The bathroom door opened. Russell was on his feet, yanking up his pants with trembling hands. Elizabeth had the gun aimed at his head and Beatrice was refolding a straight razor and returning it to the edge of the sink. “Where’s the plane?” asked Peter.

“La Guardia,” said Beatrice. “Hangar 17 in the General Aviation sector.” “Type?”

“It’s a C-20. Twin turbojet,” Elizabeth said. “Gray. NX-12 registration numbers on the vertical stabilizer. No other markings.” “Thank you,” Peter said to Russell. “That’s a very complete description.” “Fuck you,” said Russell, and he charged Peter like an enraged bull, sending him sprawling. Almost at the same instant, Peter heard a sharp crack, and then Russell fell headlong on top of him. Peter tried to twist away, but his energy was drained and he was pinned beneath the man. Fortunately, Russell wasn’t moving.

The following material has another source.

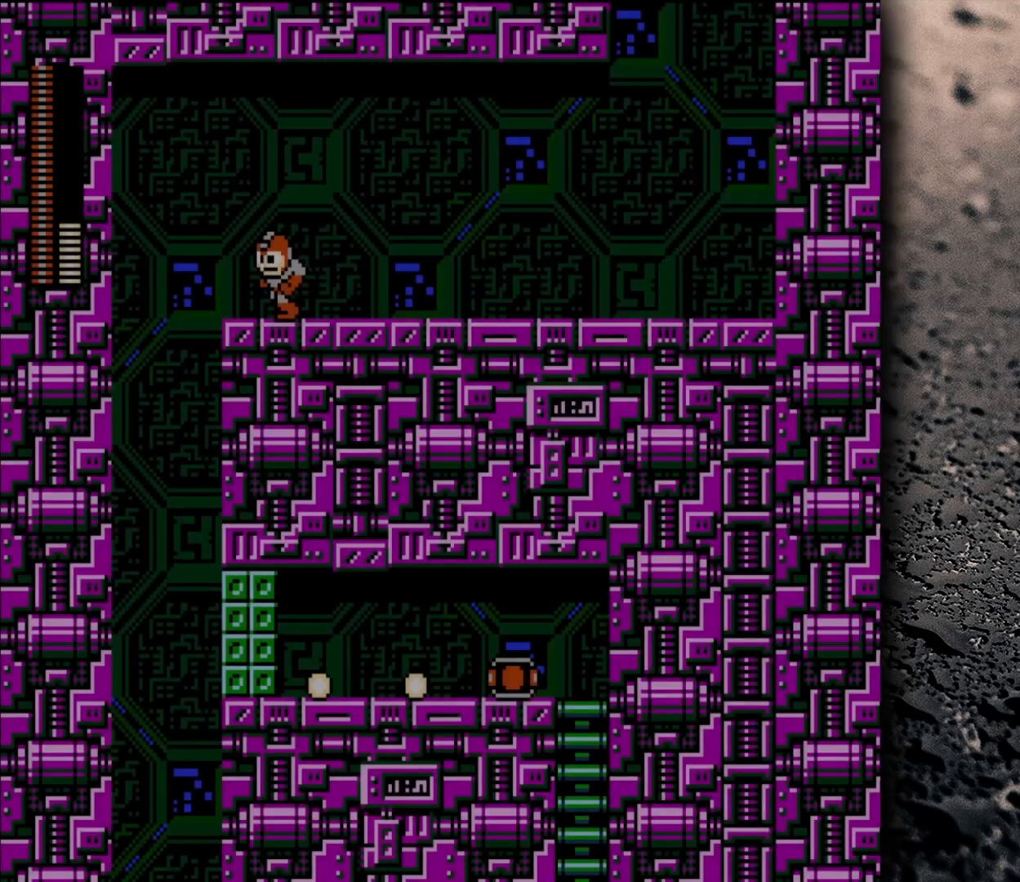
{"buttons": [], "events": [[183, "Y", "down"], [233, "Y", "up"], [300, "DPAD_DOWN", "down"], [433, "DPAD_DOWN", "up"]]}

Elizabeth came over and put the smoking gun in the man’s ear and gave it a shove. Russell rolled off Peter and onto the floor, blood pooling under his head. There was a ragged exit wound in his forehead and brain matter was on Peter’s sleeve. “Jesus,” Peter said wearily, his capacity for astonishment gone with his returning strength. Elizabeth was staring at the gun as though it had just materialized in her hand. “You can give that to me,” he said. She handed it over, looking around at the surrounding wreckage. “Somebody must have heard all this,” she said matter-of-factly. “It’s New York,” said Beatrice. “People are used to it.” “You’ve got a point,” Peter said.

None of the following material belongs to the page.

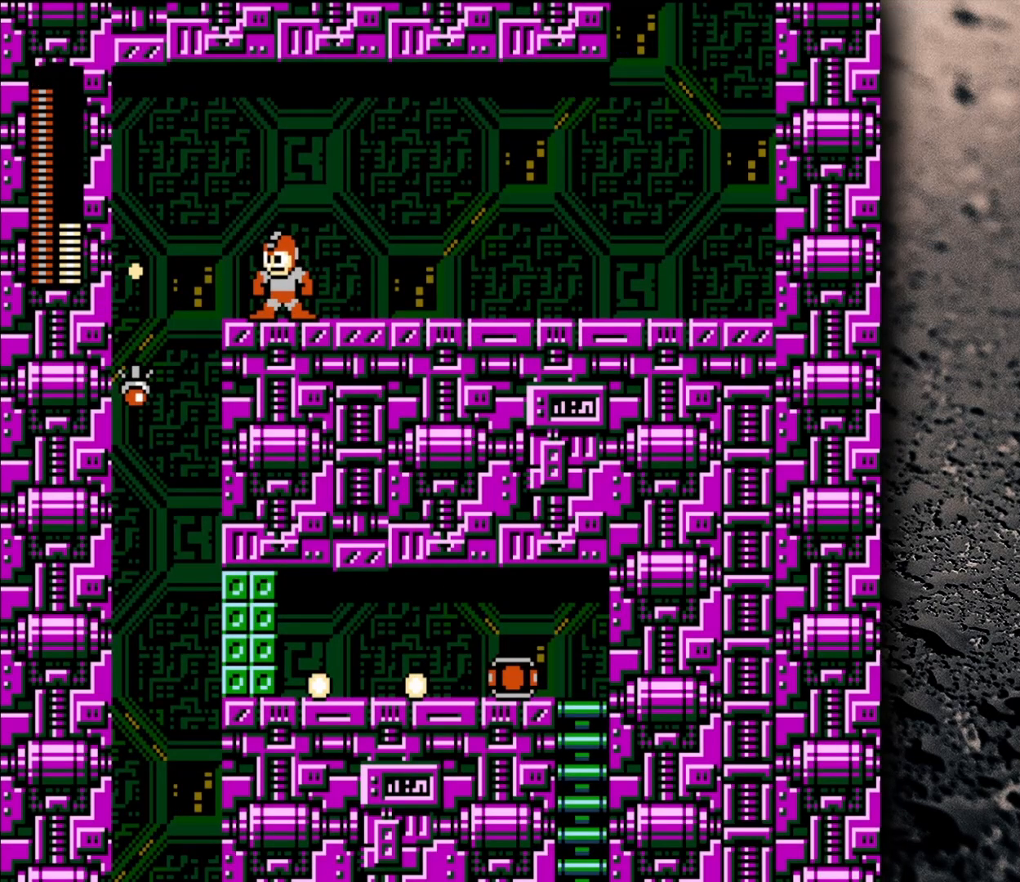
{"buttons": [], "events": [[250, "DPAD_RIGHT", "down"], [350, "DPAD_RIGHT", "up"]]}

Even by the time they had left Kenner’s apartment-Peter in a fresh shirt and Russell’s pistol in his pocket-not a single soul had knocked on the door to ask what was going on. No one had even come into the hallway. Indeed, this was New York. They closed the door behind them, straightened their clothes and went downstairs to hail a cab. This time, nobody had to talk Elizabeth into anything. She was with them now for the duration.

Between Manhattan and La Guardia, an incident took place in the shiny black Town Car. Clone Nine, thirty-three-year-old physics professor Phillip C. Kenner, had made a desperate bid to get free from his captors. He assumed he was being driven out to be killed anyway, since he owed over $20,000 to his bookie and was unable to pay anything back, despite grim warnings about the Mafia not taking this sort of thing lightly. Between his ex-wife dunning him for every remaining cent he had and the money he had lost investing in Siberian oil stocks, he was flat broke. To complicate matters, he hadn’t made tenure and one of his students, a precocious sophomore named Stacy, was threatening to go to the dean if he didn’t marry her and legitimize the child she was carrying. He had very little to lose.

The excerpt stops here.